Merrill Lynch Introduces Global Financial Stress Index

Bank of America Merrill Lynch introduced a cross-market measure of risks to financial markets that it is calling the Global Financial Stress Index.

The gauge of risk, hedging demand and investment flows, the bank and brokerage firm said, "is designed to help investors identify market risks earlier and more accurately than commonly used risk indicators," such as the Chicago Board Options Exchange Market Volatility Index, or VIX, a widely followed measure of the implied volatility of S&P 500 index.

The stress index pulls together more than 20 measures of stress across five asset classes and various geographies, the Global Research unit of BofA Merrill Lynch said.

This collecation will be used to measure three kinds of stress: risk, including volatility, solvency and liquidity; hedging demand, implied from activity in equity and currency options; and investor appetite for risk, as measured by trading volumes as well as flows in and out of equities, high-yield bonds and money markets.

The index has been in testing since 2000. The Global Research unit said the testing found that sharp rises in the index over short periods of time would have had a high degree of accuracy in forecasting sell-offs in assets, particularly global equities, commodities and U.S. high-yield bonds.

“Since the global financial crisis, risk appears to have become as important to investors as return,” said Michael Hartnett, chief global equity strategist at BofA Merrill Lynch Global Research. “The GFSI measures risks not normally visible in public markets by incorporating assets trading in the over-the-counter market.

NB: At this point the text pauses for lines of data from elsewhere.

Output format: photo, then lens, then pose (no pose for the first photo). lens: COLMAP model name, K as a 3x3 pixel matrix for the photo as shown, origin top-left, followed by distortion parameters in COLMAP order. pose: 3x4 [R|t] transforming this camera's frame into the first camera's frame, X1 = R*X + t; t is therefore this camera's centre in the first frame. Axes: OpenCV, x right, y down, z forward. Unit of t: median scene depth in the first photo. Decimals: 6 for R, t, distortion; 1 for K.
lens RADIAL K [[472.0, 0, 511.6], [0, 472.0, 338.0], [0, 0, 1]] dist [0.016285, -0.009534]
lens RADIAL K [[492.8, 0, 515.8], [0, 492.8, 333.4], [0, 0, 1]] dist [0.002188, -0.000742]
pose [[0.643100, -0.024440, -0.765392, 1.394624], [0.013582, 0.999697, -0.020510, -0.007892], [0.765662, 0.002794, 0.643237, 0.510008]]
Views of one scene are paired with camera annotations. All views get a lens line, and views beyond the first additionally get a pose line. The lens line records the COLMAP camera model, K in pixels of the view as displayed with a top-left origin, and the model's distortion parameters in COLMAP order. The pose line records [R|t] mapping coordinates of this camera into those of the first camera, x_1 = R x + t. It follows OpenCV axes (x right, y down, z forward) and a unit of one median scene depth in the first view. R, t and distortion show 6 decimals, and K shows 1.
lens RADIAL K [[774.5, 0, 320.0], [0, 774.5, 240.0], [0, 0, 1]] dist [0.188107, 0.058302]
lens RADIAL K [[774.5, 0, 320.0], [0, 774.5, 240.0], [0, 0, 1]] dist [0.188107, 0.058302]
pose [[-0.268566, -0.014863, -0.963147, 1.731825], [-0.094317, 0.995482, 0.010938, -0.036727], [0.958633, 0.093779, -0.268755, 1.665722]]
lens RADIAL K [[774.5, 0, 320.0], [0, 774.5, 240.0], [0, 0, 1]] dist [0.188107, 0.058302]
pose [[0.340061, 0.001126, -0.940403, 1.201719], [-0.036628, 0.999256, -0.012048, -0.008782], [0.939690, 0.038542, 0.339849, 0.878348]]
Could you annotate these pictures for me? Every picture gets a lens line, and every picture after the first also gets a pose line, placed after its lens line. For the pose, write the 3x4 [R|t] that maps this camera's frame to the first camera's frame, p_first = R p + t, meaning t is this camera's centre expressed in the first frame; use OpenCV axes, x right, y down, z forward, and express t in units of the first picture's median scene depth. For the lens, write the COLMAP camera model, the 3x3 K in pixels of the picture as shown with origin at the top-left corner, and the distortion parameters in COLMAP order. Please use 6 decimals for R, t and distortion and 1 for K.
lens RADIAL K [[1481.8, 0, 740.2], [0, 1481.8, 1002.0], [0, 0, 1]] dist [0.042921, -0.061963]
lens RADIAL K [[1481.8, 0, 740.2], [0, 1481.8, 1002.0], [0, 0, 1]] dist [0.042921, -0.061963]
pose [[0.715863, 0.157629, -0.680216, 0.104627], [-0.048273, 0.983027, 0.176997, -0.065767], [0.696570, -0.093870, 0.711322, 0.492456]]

We believe its breadth and depth make it a better measure of financial market stress than the VIX, which is based on U.S. options data alone.”

On Monday, the GFSI sat at 0.26, which BofA Merrill Lynch said "indicates marginally elevated market stress."

The Flow sub-index touched a two-year low earlier this month indicating large inflows into risky assets and out of money market funds. This contrasted with stress levels signaled by both the Risk and Skew sub-indices, which remain elevated. The last time such a similar discrepancy between Skew and Flows occurred was in April 2010, just before a sharp decline in the S&P 500.